Изменить размер шрифта - +
Или еще: то в древний Шумер перенесут действие, то в Древний Рим – и какой‑нибудь Гильгамеш или Гай Гракх обязательно хоть раз, да крикнет при виде городской стражи: «Менты! Волки позорные!»

Это пострашней перекраивания истории, в котором так горячо и так справедливо обвиняли коммунистических идеологов; разом все пять тысяч лет мировой культуры переписываются под наше уныло‑разухабистое «сегодня», чтобы потом мы же читали нами же написанное и с облегчением обнаруживали: да люди всегда были такими же мелкими уродами, как мы; да они всегда жили, как мы тут теперь! Так же подло и бессильно, так же нелепо! Никого, кроме таких, как мы, никогда нигде не было и быть не может! А поэтому – все, стало быть, у нас в порядке!

И до чего ж приятно делается на душе…

Он очнулся, лишь обнаружив, что тарелка перед ним уже пуста; качнул головой, недовольный собою. Подумал: сейчас Лэй опять сказал бы – обкурился… Поднял взгляд на Обиванкина: тот безрадостно дожевывал. Тогда Лёка одним рывком выпил свой остывший кофе и подозвал гарсона; пока ученый дорабатывал своими, похоже, протезами малость пригоревший «карачай», расплатился; Обиванкин суетливо, явно боясь, что Лёка заплатит и за него (Лёке и в голову такое не могло прийти), тоже пошуршал бумажками – и они ни минуты лишней не задержались в гостеприимном заведении.

Совсем уж стемнело и попрохладнело, пока они воздавали должное яствам; Обиванкин глубоко, с наслаждением вдохнул посвежевший, без сигаретного дыма воздух и не удержался:

– Как хорошо!

– Кормят, согласитесь, вполне пристойно и сравнительно недорого, – стараясь быть справедливым, сказал Лёка. – А днем, когда я обычно обедаю, музыка не играет.

Со стремительным шипением, чертя фарами слепящие трассы в ночи, оголтело проносились мимо редкие машины.

– Вот странно все же, – задумчиво проговорил Обиванкин, не двигаясь с места. Казалось, он совсем не торопится. – Что я, матерных слов не знаю? Еще как! На испытаниях, бывало, и похлеще загнешь… А вот если слышу под музыку, в обыденном словесном ряду, да при женщинах – коробит. Буквально корежит…

– Привычка, – сказал Лёка. Его и самого коробило, но не было ни сил, ни настроения ввязываться в бессмысленный разговор системы «я хороший, а все плохие». – Условность. Идемте.

Обиванкин неторопливо двинулся к машине.

– Да, конечно, – сказал он. – Но на условностях жизнь стоит. Помните, Алексей Анатольевич, – был такой рупор перестройки под названием «Огонек»?

– Помню, – ответил Лёка. – Мне ли не помнить. Коротич рулил…

– Я тогда его читал от корки до корки. И вот, помню, на обложке одного – фото Красной площади, а на ее фоне – огромный знак, запрещающий курить, и подпись: «Низзя!» В том смысле, что вот какой у нас тоталитаризм: просто на улицах можно курить, а на какой‑то там Красной площади – низзя. Мол, что хотят большевики, то и запрещают, издеваясь над человеческим естеством. Долой, мол, бессмысленные запреты…

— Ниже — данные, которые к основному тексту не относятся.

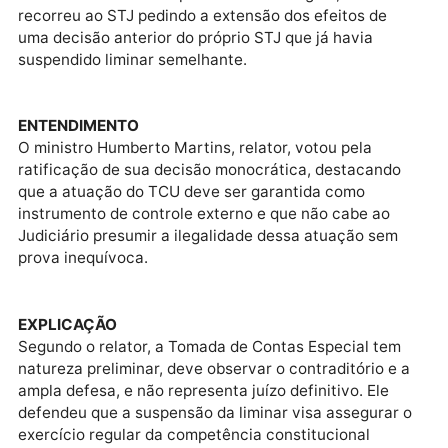
DEFERIMENTO
Dallagnol obteve liminar na 6ª vara Federal de Curiti
para suspender o processo administrativo, alegando
ilegitimidade passiva por não ser o ordenador de
despesas nem o responsável pelo modelo de gestão 
força-tarefa.
DEFERIMENTO 2
A decisão foi mantida pelo TRF da 4ª região, e a Uni
recorreu ao STJ pedindo a extensão dos efeitos de
uma decisão anterior do próprio STJ que já havia
suspendido liminar semelhante.
ENTENDIMENTO
O ministro Humberto Martins, relator, votou pela
ratificação de sua decisão monocrática, destacando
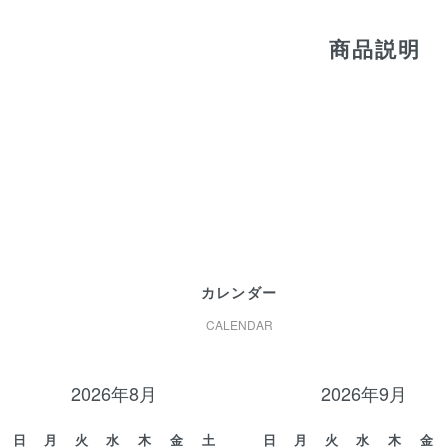
商品説明
カレンダー
CALENDAR
2026年8月
2026年9月
日
月
火
水
木
金
土
日
月
火
水
木
金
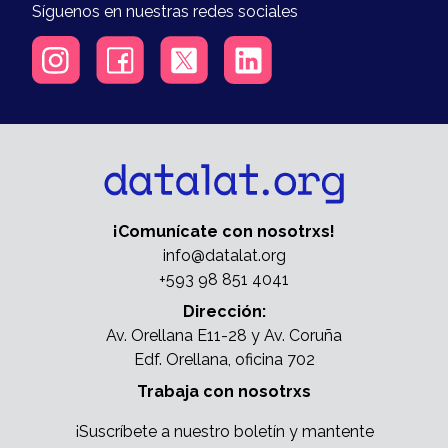
Síguenos en nuestras redes sociales
¡Comunícate con nosotrxs!
info@datalat.org
+593 98 851 4041
Dirección:
Av. Orellana E11-28 y Av. Coruña
Edf. Orellana, oficina 702
Trabaja con nosotrxs
¡Suscríbete a nuestro boletín y mantente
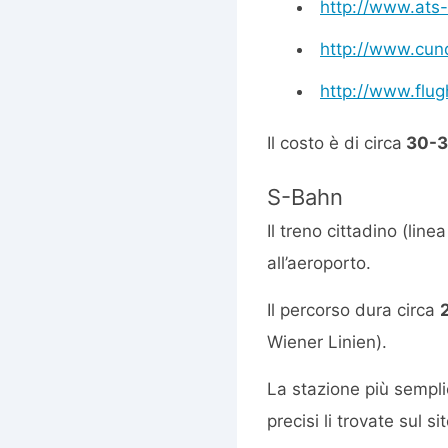
http://www.ats-
http://www.cun
http://www.flug
Il costo è di circa
30-3
S-Bahn
Il treno cittadino (line
all’aeroporto.
Il percorso dura circa
Wiener Linien).
La stazione più sempli
precisi li trovate sul si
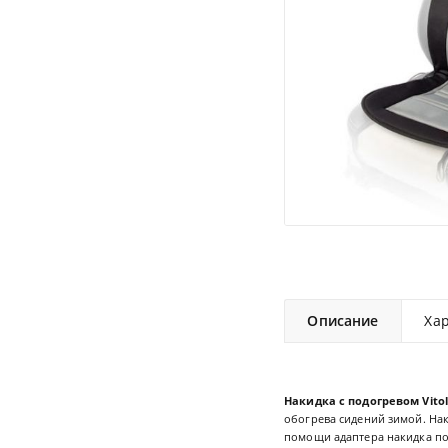
Описание
Ха
Накидка с подогревом Vitol
обогрева сидений зимой. Нак
помощи адаптера накидка п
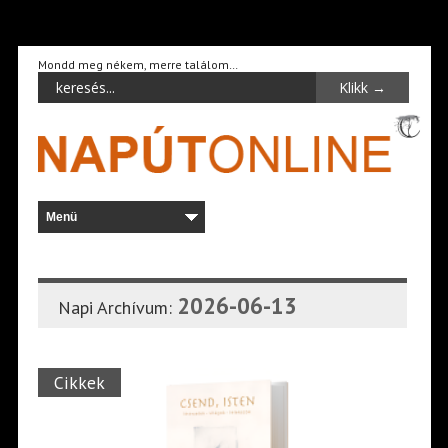
Mondd meg nékem, merre találom…
2026-06-13
Napi Archívum:
Cikkek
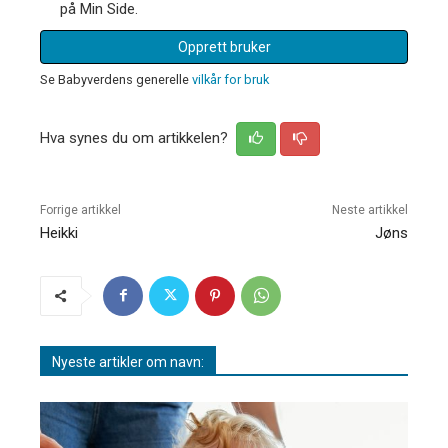
på Min Side.
Opprett bruker
Se Babyverdens generelle
vilkår for bruk
Hva synes du om artikkelen?
Forrige artikkel
Neste artikkel
Heikki
Jøns
Nyeste artikler om navn:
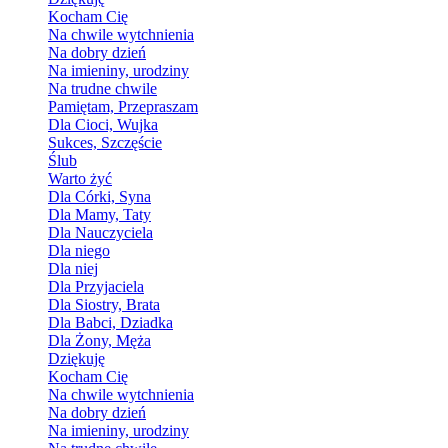
Kocham Cię
Na chwile wytchnienia
Na dobry dzień
Na imieniny, urodziny
Na trudne chwile
Pamiętam, Przepraszam
Dla Cioci, Wujka
Sukces, Szczęście
Ślub
Warto żyć
Dla Córki, Syna
Dla Mamy, Taty
Dla Nauczyciela
Dla niego
Dla niej
Dla Przyjaciela
Dla Siostry, Brata
Dla Babci, Dziadka
Dla Żony, Męża
Dziękuję
Kocham Cię
Na chwile wytchnienia
Na dobry dzień
Na imieniny, urodziny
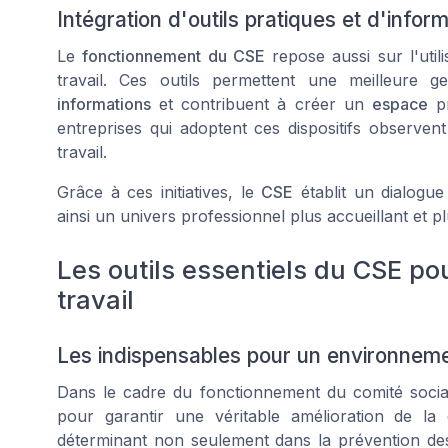
Intégration d'outils pratiques et d'inform
Le
fonctionnement du CSE
repose aussi sur l'utili
travail. Ces outils permettent une meilleure 
informations
et contribuent à créer un
espace
pr
entreprises qui adoptent ces dispositifs observent
travail.
Grâce à ces initiatives, le
CSE
établit un dialogue
ainsi un univers professionnel plus accueillant et pl
Les outils essentiels du CSE pou
travail
Les indispensables pour un environnemen
Dans le cadre du fonctionnement du comité social
pour garantir une véritable amélioration de la 
déterminant non seulement dans la prévention des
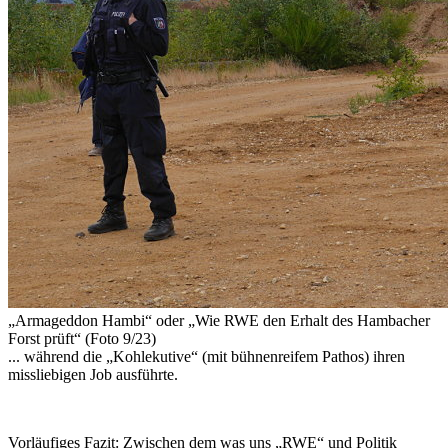
„Armageddon Hambi“
oder
„Wie RWE den Erhalt des Hambacher
Forst prüft“ (Foto 9/23)
... während die „Kohlekutive“ (mit bühnenreifem Pathos) ihren
missliebigen Job ausführte.
Vorläufiges Fazit:
Zwischen dem was uns „RWE“ und Politik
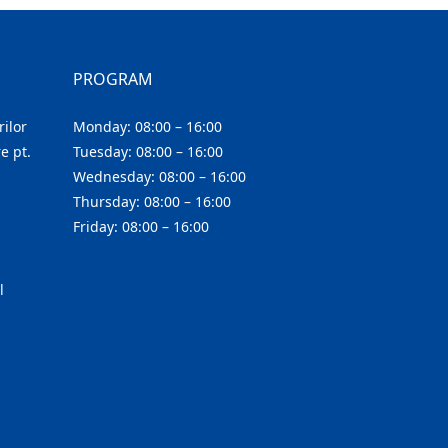
PROGRAM
ilor
Monday: 08:00 – 16:00
e pt.
Tuesday: 08:00 – 16:00
Wednesday: 08:00 – 16:00
Thursday: 08:00 – 16:00
Friday: 08:00 – 16:00
l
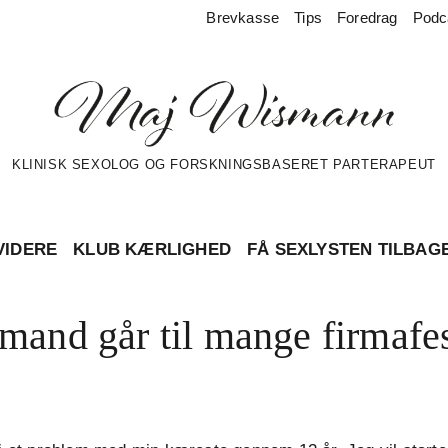
Brevkasse
Tips
Foredrag
Podc
KLINISK SEXOLOG OG FORSKNINGSBASERET PARTERAPEUT
VIDERE
KLUB KÆRLIGHED
FÅ SEXLYSTEN TILBAG
mand går til mange firmafest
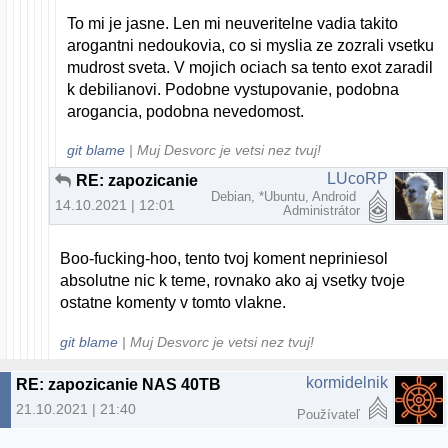
To mi je jasne. Len mi neuveritelne vadia takito
arogantni nedoukovia, co si myslia ze zozrali vsetku
mudrost sveta. V mojich ociach sa tento exot zaradil
k debilianovi. Podobne vystupovanie, podobna
arogancia, podobna nevedomost.
git blame
| Muj Desvorc je vetsi nez tvuj!
LUcoRP
RE: zapozicanie NAS 40TB
Debian, *Ubuntu, Android
14.10.2021 | 12:01
Administrátor
Boo-fucking-hoo, tento tvoj koment nepriniesol
absolutne nic k teme, rovnako ako aj vsetky tvoje
ostatne komenty v tomto vlakne.
git blame
| Muj Desvorc je vetsi nez tvuj!
kormidelnik
RE: zapozicanie NAS 40TB
21.10.2021 | 21:40
Používateľ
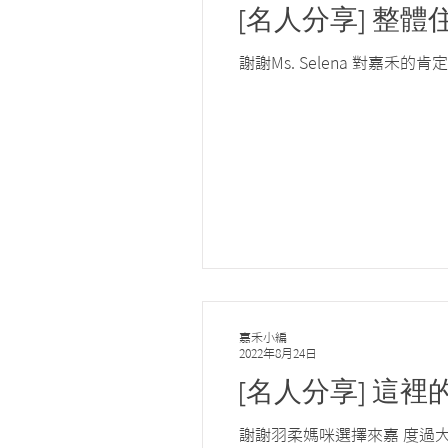
[名人分享] 整體住
謝謝Ms. Selena 對嘉
嘉禾小編
2022年8月24日
[名人分享] 這
謝謝羽柔媽咪選擇來嘉 度過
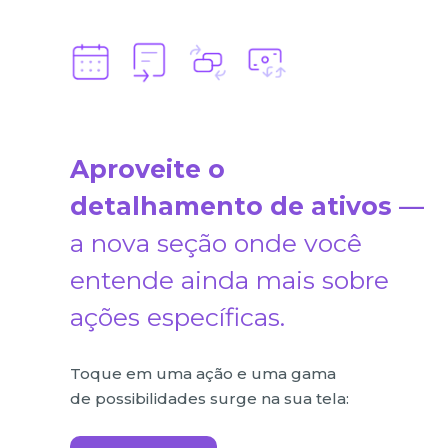
Aproveite o
detalhamento de ativos —
a nova seção onde você
entende ainda mais sobre
ações específicas.
Toque em uma ação e uma
gama
de possibilidades surge na sua tela:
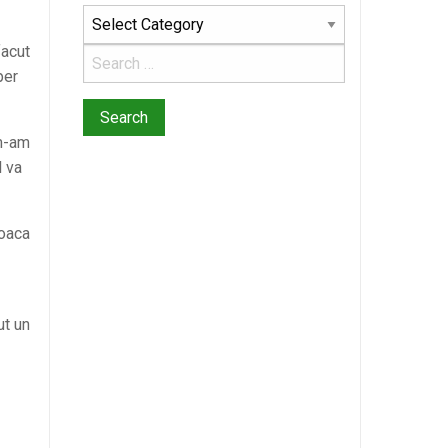
Categories
facut
per
 m-am
l va
voaca
ut un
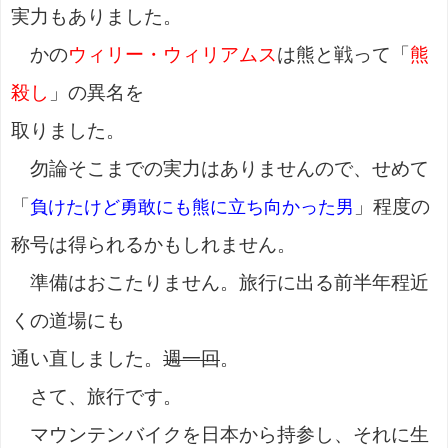
実力もありました。
かの
ウィリー・ウィリアムス
は熊と戦って「
熊
殺し
」の異名を
取りました。
勿論そこまでの実力はありませんので、せめて
「
」程度の
負けたけど勇敢にも熊に立ち向かった男
称号は得られるかもしれません。
準備はおこたりません。旅行に出る前半年程近
くの道場にも
通い直しました。
週一回
。
さて、旅行です。
マウンテンバイクを日本から持参し、それに生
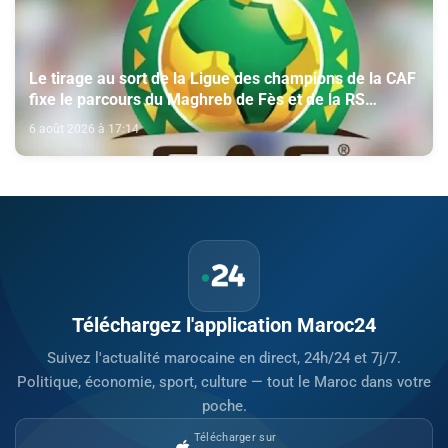
Le tirage au sort de la Ligue des champions de la CAF
fixe le parcours du Maghreb de Fès et de la RS
Berkane
6 août 2026 à 17:14
Téléchargez l'application Maroc24
Suivez l'actualité marocaine en direct, 24h/24 et 7j/7.
Politique, économie, sport, culture — tout le Maroc dans votre
poche.
Télécharger sur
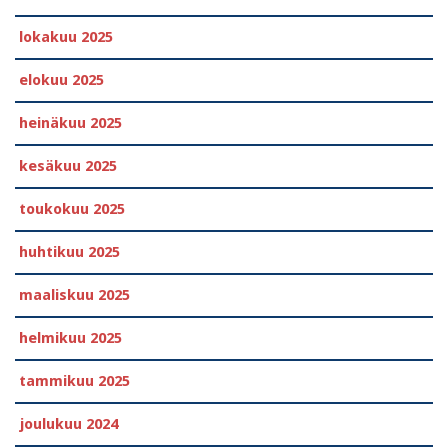
lokakuu 2025
elokuu 2025
heinäkuu 2025
kesäkuu 2025
toukokuu 2025
huhtikuu 2025
maaliskuu 2025
helmikuu 2025
tammikuu 2025
joulukuu 2024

Лёка молча достал из кармана позвякивающие ключи и с усилием пропихнул нужный в скважину замка дверцы.

– Так получилось, что как раз тогда мне довелось быть в Японии. Не одному, конечно, – была там ученая делегация… не важно. И вот вышли мы на площадь перед императорским дворцом… а это только говорится так, за площадью еще ров с водой, весь дворцовый комплекс рвом окружен, потом за рвом – парк, туда вообще хода нет, и уж где‑то в парке, мы и не видели их – дворцы. Место дивное: вроде и центр Токио рядом, а шум куда‑то сразу отодвинулся, пропал, из‑за канала цикады в парке наяривают… И вот один из наших, залюбовавшись, сунул сигарету в рот для полного удовольствия, зажигалку достал… А гид к нему в панике, аж руками машет крестообразно: нельзя, нельзя! Почему? А никто не знает.